━━━ Data section ━━━

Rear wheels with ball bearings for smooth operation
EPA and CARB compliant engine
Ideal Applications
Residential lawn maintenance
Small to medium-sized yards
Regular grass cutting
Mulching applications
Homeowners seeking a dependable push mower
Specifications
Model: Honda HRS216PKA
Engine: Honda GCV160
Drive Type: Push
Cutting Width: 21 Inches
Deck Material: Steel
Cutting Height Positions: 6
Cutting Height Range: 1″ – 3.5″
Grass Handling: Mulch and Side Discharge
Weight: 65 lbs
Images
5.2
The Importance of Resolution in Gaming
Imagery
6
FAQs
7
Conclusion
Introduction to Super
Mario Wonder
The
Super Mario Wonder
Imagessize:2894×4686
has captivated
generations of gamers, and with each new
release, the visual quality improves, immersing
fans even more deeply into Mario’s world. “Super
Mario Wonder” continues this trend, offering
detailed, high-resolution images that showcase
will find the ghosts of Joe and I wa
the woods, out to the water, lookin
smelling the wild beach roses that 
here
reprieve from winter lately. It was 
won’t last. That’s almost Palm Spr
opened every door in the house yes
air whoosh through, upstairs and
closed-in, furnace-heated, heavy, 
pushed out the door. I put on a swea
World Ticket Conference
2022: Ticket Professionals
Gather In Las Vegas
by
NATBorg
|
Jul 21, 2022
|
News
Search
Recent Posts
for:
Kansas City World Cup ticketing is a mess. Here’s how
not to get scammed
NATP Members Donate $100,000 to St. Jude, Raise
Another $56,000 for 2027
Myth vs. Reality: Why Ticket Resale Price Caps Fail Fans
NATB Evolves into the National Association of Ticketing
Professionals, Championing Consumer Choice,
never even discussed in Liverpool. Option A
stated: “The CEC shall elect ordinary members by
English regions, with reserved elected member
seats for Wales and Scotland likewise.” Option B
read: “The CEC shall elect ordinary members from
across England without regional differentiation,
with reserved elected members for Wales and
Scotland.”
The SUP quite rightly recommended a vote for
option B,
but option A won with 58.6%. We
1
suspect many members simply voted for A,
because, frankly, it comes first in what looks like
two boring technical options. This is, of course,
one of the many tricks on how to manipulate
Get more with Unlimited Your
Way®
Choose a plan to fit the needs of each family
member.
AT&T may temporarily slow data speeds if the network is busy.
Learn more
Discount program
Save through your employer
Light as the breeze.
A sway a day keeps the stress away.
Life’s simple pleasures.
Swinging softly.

━━━

▶ [Exercise directions] Set down the entries again exactly as they are.

▶ [The completed task]
Rear wheels with ball bearings for smooth operation
EPA and CARB compliant engine
Ideal Applications
Residential lawn maintenance
Small to medium-sized yards
Regular grass cutting
Mulching applications
Homeowners seeking a dependable push mower
Specifications
Model: Honda HRS216PKA
Engine: Honda GCV160
Drive Type: Push
Cutting Width: 21 Inches
Deck Material: Steel
Cutting Height Positions: 6
Cutting Height Range: 1″ – 3.5″
Grass Handling: Mulch and Side Discharge
Weight: 65 lbs
Images
5.2
The Importance of Resolution in Gaming
Imagery
6
FAQs
7
Conclusion
Introduction to Super
Mario Wonder
The
Super Mario Wonder
Imagessize:2894×4686
has captivated
generations of gamers, and with each new
release, the visual quality improves, immersing
fans even more deeply into Mario’s world. “Super
Mario Wonder” continues this trend, offering
detailed, high-resolution images that showcase
will find the ghosts of Joe and I wa
the woods, out to the water, lookin
smelling the wild beach roses that 
here
reprieve from winter lately. It was 
won’t last. That’s almost Palm Spr
opened every door in the house yes
air whoosh through, upstairs and
closed-in, furnace-heated, heavy, 
pushed out the door. I put on a swea
World Ticket Conference
2022: Ticket Professionals
Gather In Las Vegas
by
NATBorg
|
Jul 21, 2022
|
News
Search
Recent Posts
for:
Kansas City World Cup ticketing is a mess. Here’s how
not to get scammed
NATP Members Donate $100,000 to St. Jude, Raise
Another $56,000 for 2027
Myth vs. Reality: Why Ticket Resale Price Caps Fail Fans
NATB Evolves into the National Association of Ticketing
Professionals, Championing Consumer Choice,
never even discussed in Liverpool. Option A
stated: “The CEC shall elect ordinary members by
English regions, with reserved elected member
seats for Wales and Scotland likewise.” Option B
read: “The CEC shall elect ordinary members from
across England without regional differentiation,
with reserved elected members for Wales and
Scotland.”
The SUP quite rightly recommended a vote for
option B,
but option A won with 58.6%. We
1
suspect many members simply voted for A,
because, frankly, it comes first in what looks like
two boring technical options. This is, of course,
one of the many tricks on how to manipulate
Get more with Unlimited Your
Way®
Choose a plan to fit the needs of each family
member.
AT&T may temporarily slow data speeds if the network is busy.
Learn more
Discount program
Save through your employer
Light as the breeze.
A sway a day keeps the stress away.
Life’s simple pleasures.
Swinging softly.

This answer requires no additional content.